BOŞA DEVAM (SERİ ÖYKÜ)
Sevgili Mahmut Derviş olmayı dilerdim. Dünyanın bir köşesinde, sevdiğim kadınlara
şiirler yazmayı isterdim. Yazdım da! Ama bunun Sevgili Mahmut Derviş’in işi
olduğunu anlamam geç olmadı. Ben ise kısa süre sonra yolumu buldum. Sevdiğim
kadınlara filmler yazacaktım. Bazen ilk aşık olduğum kadınla sondan bir önce aşık
olduğum kadını, bir bekleme odasında aynı adamı beklediklerini bilmeden
bekletecektim. Öylece bekleyeceklerdi. Oturmaktan yorulana kadar bekleyeceklerdi.
Sonra ilk aşık olduğum kadın dayanamayacak ve kalkıp kapı önüne kadar
yürüyecekti. Tam çıkacakken sondan bir önce aşık olduğum kadına bir bakış
atacaktı. Bu andan sonra ne yazacağımı bilmeyecektim. Belki o an iki kadını
birbirlerine aşık edecek ve bir bekleme odasında aynı adamı beklediklerini bilmeden
çılgınlar gibi seviştirecektim. Sonra da kadrajdan çıkıp gideceklerdi. Kim bilir filmin
sonunu bağlayamayınca iki kadını kavgaya tutuşturacaktım. Kadın kavgaları iyi
oluyordu. Kadınların asaletini bozan bir şeydi kavga. Seyirciye beklenmeyeni
sunmaktı. Filmimin içinde duymak istediklerimi onlara söyletecek, zamanında
söyleyemediklerimi onlara söyleyecektim. Beni sevmeyen kadınları yakışıklı baş
karaktere aşık edecek sonra da yakışıklı baş karakterin onlara rest çekmesini
sağlayacaktım. Ben yazarken mutlu olacaktım, benim gibiler izlerken. Bazen
sinirlenecek ve beni aldattığını düşündüğüm kadınları kötü yola sürükleyecektim. En
sonunda da onu yazmaya yeltenecektim. Bir peri masalında, gökyüzüne özlemle
bakan bir peri olacaktı. Herkes kendi dünyasını yaşarken ben de onunla kendi
dünyamı yaşayacaktım.

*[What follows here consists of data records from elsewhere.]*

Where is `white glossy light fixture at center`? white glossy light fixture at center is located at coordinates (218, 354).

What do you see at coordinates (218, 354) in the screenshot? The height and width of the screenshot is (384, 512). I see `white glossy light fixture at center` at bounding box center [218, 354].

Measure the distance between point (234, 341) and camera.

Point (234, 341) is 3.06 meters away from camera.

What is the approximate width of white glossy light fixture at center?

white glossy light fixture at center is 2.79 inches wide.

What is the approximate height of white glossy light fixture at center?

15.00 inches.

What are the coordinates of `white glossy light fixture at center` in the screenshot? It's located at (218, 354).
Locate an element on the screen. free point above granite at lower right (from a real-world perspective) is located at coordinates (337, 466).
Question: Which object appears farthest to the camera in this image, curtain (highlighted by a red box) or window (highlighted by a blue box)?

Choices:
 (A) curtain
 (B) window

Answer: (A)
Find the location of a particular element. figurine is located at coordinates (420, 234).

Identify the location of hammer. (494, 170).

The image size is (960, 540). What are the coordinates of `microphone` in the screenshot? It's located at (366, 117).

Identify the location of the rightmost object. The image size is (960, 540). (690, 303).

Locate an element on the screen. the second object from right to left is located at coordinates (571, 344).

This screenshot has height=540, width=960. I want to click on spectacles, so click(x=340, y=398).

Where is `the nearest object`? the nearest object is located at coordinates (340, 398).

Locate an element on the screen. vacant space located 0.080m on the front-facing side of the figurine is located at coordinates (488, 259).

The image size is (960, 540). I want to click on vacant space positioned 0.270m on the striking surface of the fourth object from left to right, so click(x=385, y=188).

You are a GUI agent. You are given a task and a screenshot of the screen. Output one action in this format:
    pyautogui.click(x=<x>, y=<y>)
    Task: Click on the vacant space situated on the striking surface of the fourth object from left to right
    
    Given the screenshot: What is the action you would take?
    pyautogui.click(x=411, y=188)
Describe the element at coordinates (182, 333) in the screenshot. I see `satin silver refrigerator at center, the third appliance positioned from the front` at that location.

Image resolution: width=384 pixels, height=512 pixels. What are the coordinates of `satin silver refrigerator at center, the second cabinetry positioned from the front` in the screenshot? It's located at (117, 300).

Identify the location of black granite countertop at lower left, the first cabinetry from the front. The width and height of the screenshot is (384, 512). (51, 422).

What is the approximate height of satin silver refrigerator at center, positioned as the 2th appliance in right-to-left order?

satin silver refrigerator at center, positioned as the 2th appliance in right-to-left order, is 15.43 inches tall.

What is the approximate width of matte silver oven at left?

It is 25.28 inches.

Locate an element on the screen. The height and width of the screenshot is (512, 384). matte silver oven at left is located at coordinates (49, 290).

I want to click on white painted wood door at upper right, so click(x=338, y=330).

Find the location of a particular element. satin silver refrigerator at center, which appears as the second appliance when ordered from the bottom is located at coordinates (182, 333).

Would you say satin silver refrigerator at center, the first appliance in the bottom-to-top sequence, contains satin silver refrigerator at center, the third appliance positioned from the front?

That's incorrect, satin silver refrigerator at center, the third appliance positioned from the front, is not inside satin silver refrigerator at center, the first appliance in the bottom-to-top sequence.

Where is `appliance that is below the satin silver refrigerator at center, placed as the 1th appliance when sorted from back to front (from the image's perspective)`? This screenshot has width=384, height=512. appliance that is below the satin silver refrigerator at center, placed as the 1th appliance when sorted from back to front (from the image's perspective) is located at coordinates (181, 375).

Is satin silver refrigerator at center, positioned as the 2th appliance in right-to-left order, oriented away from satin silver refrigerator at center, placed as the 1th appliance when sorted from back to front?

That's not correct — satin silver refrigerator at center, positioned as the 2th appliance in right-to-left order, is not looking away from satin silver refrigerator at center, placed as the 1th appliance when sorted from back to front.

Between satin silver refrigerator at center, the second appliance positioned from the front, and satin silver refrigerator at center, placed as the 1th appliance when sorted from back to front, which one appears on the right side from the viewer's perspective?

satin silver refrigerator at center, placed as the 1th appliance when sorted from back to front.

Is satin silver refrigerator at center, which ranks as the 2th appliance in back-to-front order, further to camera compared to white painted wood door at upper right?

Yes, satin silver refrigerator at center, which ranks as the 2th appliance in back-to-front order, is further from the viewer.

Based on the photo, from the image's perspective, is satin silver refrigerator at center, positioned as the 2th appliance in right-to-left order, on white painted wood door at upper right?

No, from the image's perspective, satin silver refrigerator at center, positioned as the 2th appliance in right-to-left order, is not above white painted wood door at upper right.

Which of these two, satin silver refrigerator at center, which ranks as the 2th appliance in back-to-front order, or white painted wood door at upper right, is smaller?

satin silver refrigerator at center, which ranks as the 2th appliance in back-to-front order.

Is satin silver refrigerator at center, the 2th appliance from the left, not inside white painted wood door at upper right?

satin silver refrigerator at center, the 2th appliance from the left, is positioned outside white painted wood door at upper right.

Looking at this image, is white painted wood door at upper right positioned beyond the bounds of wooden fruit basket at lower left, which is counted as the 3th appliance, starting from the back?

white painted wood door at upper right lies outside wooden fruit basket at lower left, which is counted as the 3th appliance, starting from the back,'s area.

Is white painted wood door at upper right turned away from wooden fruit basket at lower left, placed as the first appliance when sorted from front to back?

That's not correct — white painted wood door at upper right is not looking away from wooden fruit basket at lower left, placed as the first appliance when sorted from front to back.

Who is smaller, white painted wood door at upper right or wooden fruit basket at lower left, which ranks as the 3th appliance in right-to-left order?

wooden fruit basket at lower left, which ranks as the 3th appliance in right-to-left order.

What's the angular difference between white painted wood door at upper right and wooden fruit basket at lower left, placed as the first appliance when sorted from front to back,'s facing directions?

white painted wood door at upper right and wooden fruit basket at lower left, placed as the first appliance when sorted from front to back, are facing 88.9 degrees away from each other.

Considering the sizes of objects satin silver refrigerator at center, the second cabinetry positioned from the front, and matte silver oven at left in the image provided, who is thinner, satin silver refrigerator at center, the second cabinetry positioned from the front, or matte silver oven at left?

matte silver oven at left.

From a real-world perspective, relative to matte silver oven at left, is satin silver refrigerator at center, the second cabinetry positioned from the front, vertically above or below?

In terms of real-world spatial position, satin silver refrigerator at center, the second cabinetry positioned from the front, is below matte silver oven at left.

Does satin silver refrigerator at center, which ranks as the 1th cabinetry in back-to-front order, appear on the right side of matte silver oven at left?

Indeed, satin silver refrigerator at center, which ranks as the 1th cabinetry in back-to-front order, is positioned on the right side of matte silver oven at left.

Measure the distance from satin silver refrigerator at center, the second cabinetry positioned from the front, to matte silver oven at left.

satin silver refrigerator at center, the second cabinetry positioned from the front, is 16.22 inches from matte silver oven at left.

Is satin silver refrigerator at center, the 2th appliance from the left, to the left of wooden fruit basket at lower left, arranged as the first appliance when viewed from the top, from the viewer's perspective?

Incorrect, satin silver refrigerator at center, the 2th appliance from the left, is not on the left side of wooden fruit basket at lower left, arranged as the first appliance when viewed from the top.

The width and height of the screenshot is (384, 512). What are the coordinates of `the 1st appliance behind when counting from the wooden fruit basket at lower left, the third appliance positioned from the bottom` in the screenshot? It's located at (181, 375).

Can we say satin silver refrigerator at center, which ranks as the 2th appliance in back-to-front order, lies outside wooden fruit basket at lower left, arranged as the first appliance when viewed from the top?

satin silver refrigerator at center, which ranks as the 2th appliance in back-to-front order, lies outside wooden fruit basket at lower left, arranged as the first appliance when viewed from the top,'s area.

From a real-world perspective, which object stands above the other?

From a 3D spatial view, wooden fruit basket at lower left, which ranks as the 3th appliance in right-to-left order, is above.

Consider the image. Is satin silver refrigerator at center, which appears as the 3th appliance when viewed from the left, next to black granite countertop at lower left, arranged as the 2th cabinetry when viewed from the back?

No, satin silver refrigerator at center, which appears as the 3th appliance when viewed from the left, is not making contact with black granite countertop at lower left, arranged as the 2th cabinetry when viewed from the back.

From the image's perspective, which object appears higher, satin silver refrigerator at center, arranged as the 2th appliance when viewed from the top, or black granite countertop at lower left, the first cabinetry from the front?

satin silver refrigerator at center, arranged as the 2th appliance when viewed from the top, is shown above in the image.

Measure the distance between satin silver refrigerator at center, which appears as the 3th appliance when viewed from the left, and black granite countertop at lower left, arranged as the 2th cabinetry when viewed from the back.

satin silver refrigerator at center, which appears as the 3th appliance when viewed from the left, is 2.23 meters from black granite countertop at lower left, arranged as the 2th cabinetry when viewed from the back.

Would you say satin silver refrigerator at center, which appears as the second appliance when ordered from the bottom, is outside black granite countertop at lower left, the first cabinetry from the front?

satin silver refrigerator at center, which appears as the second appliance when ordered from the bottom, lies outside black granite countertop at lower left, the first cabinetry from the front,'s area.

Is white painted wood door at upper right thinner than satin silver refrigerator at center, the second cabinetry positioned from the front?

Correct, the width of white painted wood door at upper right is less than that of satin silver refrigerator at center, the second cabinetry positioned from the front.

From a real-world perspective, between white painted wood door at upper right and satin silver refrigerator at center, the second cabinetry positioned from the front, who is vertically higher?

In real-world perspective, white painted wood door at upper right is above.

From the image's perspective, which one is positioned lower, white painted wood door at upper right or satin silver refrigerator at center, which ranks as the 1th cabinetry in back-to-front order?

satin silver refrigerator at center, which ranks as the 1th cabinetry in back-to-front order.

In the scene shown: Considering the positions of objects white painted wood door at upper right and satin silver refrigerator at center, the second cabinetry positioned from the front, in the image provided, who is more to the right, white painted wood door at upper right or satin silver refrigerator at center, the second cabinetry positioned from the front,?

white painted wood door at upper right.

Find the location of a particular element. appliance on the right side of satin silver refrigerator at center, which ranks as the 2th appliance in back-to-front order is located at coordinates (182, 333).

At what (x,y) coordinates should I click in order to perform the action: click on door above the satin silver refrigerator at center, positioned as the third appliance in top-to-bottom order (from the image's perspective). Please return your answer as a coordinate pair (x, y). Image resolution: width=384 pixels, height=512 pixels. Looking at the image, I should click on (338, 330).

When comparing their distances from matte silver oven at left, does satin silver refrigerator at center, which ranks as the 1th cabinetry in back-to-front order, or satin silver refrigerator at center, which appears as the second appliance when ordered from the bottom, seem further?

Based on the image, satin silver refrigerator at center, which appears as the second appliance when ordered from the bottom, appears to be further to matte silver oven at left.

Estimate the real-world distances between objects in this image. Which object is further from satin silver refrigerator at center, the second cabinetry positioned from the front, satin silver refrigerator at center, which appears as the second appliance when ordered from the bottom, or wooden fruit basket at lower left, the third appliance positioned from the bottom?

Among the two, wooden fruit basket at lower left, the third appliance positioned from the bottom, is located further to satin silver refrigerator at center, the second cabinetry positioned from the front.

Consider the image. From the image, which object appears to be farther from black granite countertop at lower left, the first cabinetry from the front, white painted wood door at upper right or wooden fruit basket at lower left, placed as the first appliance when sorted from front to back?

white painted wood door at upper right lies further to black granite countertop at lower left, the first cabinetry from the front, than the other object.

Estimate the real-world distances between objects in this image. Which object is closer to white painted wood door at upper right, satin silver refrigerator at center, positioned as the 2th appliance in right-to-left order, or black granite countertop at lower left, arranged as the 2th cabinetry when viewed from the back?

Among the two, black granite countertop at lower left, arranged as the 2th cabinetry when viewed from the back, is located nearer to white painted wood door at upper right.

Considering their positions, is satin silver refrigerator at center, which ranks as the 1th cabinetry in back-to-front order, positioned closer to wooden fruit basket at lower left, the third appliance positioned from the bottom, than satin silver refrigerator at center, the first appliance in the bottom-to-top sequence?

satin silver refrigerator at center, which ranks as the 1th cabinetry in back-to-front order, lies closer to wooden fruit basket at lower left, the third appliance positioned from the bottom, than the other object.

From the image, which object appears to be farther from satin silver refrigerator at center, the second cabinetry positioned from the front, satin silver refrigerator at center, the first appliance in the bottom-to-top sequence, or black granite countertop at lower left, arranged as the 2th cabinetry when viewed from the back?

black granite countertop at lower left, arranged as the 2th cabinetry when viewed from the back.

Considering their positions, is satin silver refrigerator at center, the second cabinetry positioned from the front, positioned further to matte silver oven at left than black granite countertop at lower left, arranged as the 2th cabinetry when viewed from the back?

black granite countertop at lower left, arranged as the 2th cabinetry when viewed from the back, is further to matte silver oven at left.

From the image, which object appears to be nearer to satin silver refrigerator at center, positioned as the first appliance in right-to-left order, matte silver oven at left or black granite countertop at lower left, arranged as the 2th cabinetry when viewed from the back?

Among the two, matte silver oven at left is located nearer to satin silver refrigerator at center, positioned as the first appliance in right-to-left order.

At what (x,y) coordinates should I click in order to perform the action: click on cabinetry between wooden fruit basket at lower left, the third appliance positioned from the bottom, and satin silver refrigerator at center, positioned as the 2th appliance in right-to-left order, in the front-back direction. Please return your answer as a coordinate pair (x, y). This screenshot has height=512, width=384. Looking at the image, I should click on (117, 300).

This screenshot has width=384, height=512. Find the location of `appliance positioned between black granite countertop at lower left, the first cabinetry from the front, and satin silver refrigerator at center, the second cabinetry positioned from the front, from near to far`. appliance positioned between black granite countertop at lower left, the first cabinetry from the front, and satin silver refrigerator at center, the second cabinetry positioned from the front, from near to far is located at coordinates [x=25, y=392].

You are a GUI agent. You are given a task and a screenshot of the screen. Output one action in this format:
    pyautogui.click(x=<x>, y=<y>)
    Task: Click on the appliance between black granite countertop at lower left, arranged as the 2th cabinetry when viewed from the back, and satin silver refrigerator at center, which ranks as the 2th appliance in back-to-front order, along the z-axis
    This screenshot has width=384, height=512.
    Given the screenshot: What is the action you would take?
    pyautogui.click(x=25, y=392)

Ve tabi ki de yazdıklarım para etmeyecek, çektiğim filmlere
kimse gitmeyecekti. Ben de tıpkı Raskolnikov gibi ev sahibime gözükmemek için
evden çıkarken parmak uçlarımda yürüyecektim. Bir sabah kapı sesine uyanacak,
kapıyı açacaktım. Ev sahibimin tüm hakaretlerini dinleyip tek kelime etmeden kapıyı
kapatacak, doğruca güneş görmeyen odama yönelecek, sandalyeye bu sefer
oturmayıp üzerine çıkacaktım. Değersiz başımı boğumdan içeri sokacak ve
sandalyeyi itmeden hemen önce yüzümü yıkamadığımı hatırlayacaktım. Her şeyin
anlamsızlığını tekrar içimde kavrayınca sandalyeyi itecektim. O an ayaklarımın
dibindeki sonsuz boşluğu hissedecek ve son kez derin bir nefes almaya çalışacaktım
ama istediğim o derin nefesi bir türlü alamayacak, gözlerim açık, bu dünyadan
gidecektim.
Aslında, sadece birkaç saniyeliğine gittiğimi zannedecektim. Halen az da olsa nefes
alabiliyor olmam yaşıyor olduğumun göstergesi olacaktı. İşte, o andan sonra ölüp
ölmediğimi bir türlü anlayamayacaktım. Çünkü o an; kapı çalacak, kendimi astığım ip
kopacak ve odanın ortasına düşecektim. Yerde biraz kıvrandıktan sonra kapıyı
açmak için odadan çıkacak ve kapıyı kapatacaktım. Benden bir parçanın o odada
halen can çekiştiğini hissede hissede evin kapısını açmaya gidecektim. Narin
ayaklarında küçük, deri sandaletleri; hemen üstünde boylu boyunca uzanan ve tüm saflığıyla bir gölü andıran, arada küçük dalgacıklar yapan uzun, fuşya rengindeki
eteği; onun da üstünde bedenine tam oturduğu her halinden anlaşılan, eteği gibi
sade ama şık siyah bluzu ile güzel bir kız duracaktı. Yanaklarını okşayan bukleleri
arada bluzunu yoklayarak öylece sallanacaklardı. Bir elinde adını o an göremediğim
ama kalın olan bir kitap, diğer elinde aile yadigârı olduğu ve yanına almak zorunda
kaldığı belli olan eski püskü hırkası bu güzel kızın sadece küçük bir tasviri olacaktı.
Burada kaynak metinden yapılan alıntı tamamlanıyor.